Autumn 2019's First New Media Doctoral Seminar
New media design considerations in technology-enhanced learning
Enhancing communication and collaboration through embodied experiences
Designers of technology-enhanced learning (TEL) typically investigate how to design technology as an effective vehicle for learning. One of their challenges is to approach design which draws both from knowledge about human cognition as well as from studies that inform about the role of technology in the processes of learning. TEL has been studied for facilitating digital and multimedia literacy; for assessing the learners; for accessing and studying the learning material; as media for learning through inquiry; as media for learning through construction; or as media for learning through communication and collaboration.

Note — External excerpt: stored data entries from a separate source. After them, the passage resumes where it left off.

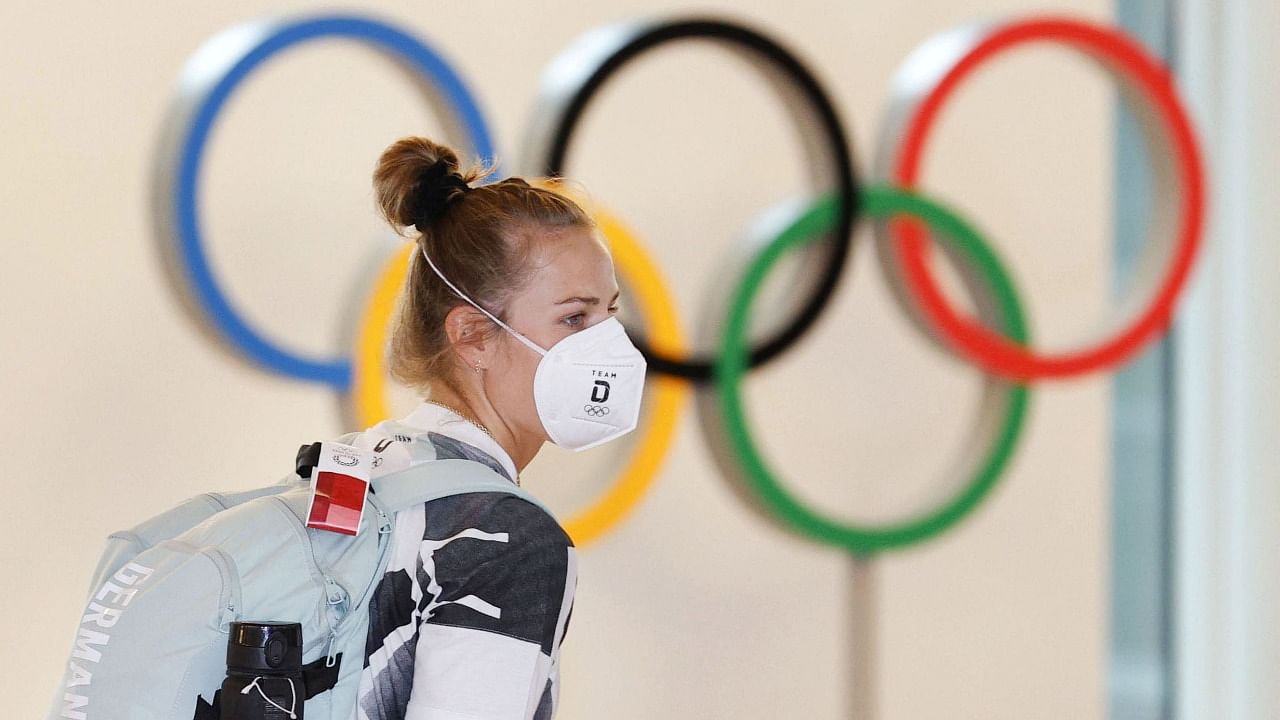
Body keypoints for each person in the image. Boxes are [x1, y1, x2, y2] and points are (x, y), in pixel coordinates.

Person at [347, 136, 647, 720]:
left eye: (609, 313)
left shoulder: (367, 467)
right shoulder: (505, 536)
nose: (607, 345)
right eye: (573, 317)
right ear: (473, 337)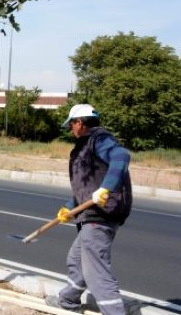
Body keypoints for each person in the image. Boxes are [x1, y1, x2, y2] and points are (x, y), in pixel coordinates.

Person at [45, 104, 132, 315]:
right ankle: (68, 300)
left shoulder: (100, 140)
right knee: (76, 259)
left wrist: (106, 188)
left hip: (101, 215)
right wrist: (69, 208)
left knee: (96, 271)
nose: (70, 130)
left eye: (71, 125)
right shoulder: (85, 146)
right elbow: (88, 187)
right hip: (92, 212)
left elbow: (121, 156)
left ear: (79, 122)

In this study, I approached the design investigations in TEL for enhancing communication and collaboration practices for informal learning at work. In this field, I contribute with a design proposal using post-phenomenological theory, embodied experiences and enaction as theoretical approaches to learning, in addition to context-dependent learning paradigms.
I present our two design cases for TEL in physical work contexts, made with a design thinking approach and a research-based design method. With a research-based design method I formulate a hypothesis in the form of prototype, a result of an iterative process arising from contextual inquiries and participatory design workshops. The design outcome, the prototype for an augmented reality application for smartphones, is discussed in the light of improving knowledge sharing through remote communication and collaboration.
In addition to these cases, I discuss other outcomes of these studies, which changed the course of my investigation of design of TEL, towards critical design considerations for technology. Finally, I present Culture Coding, a new design framework for unconventional thinking towards the codes of behavior that guide human-technology relations.
Jana Pejoska is a doctoral candidate at the Media Department in the School of Art, Design and Archi at Aalto University. Currently, she is in her 4th year of study and research connected to the Learning Enviroments Research Group, where she has been designing, developing and investigating new media prototypes such as video-conferencing interfaces, wearable device based on body memory, augmented reality for enhancing remote collaboration and informal learning, as well as a virtual reality application design for personal growth. She has a master’s degree in Digital Culture from the University of Jyvaskyla in the topic of educational virtual worlds for children, and a professional background of 15 years in digital media production such as 3D animation, and design and development of serious games.
Using Data Visualisation for Interdisciplinary Sensemaking
Interdisciplinary collaboration describes a situation in which two or more scientific disciplines working on related problems try to interoperate to come to common understandings. In light of past shortcomings to address complex societal issues, interdisciplinary collaboration is currently employed to promote innovation and to discover holistic solutions. At the same time, ten years into the fourth wave of science, computational methods and data visualisation analysis have been established in the practise of most research paradigms from natural sciences to the humanities. Still, data collaboration comes coupled with epistemological tensions related to misalignment of interests or scientific paradigms; but also very practical tensions related to infrastructure, methodologies, ownership and even representation. My work investigates how such data issues manifest within an archaeological research project and subsequently how we can design or adapt visualisation infrastructure to address them. By organising a series of 10 interventions divided between disciplinary/interdisciplinary and data/theory-driven I was able to approach the first sub question and see how data is being negotiated in practical settings. Moreover, in an attempt to externalise the collaboration to third parties, I attempted to capture the thematic variation of the interventions as evolving node-link diagrams. Overall, my findings so far, indicate that many of the divides in data-driven interdisciplinarity are parallel to metadata and contextualisation discussions taking place in digital humanities and critical data studies. In this presentation I will discuss my methodological choices in light of the findings as well as outline how I intend to continue on the second half of my research endeavour.
Georgia Panagiotidou is a Ph.D researcher in KU Leuven where she is a member of the Research[x]Design group and the Sagalassos Archaeological Research project. Her work focuses on the design and appropriation of data visualisation for cross-disciplinary collaboration and specifically in the digital humanities. She holds a BSc. in Informatics and Telecommunications from the National and Kapodistrian University of Athens (2011) and a MA in New Media from Aalto University (2015). After graduation and before starting in KU Leuven, she worked in the field of civic technology as a data specialist for organizations including Open Knowledge Finland and the Finish newspaper, Helsingin Sanomat.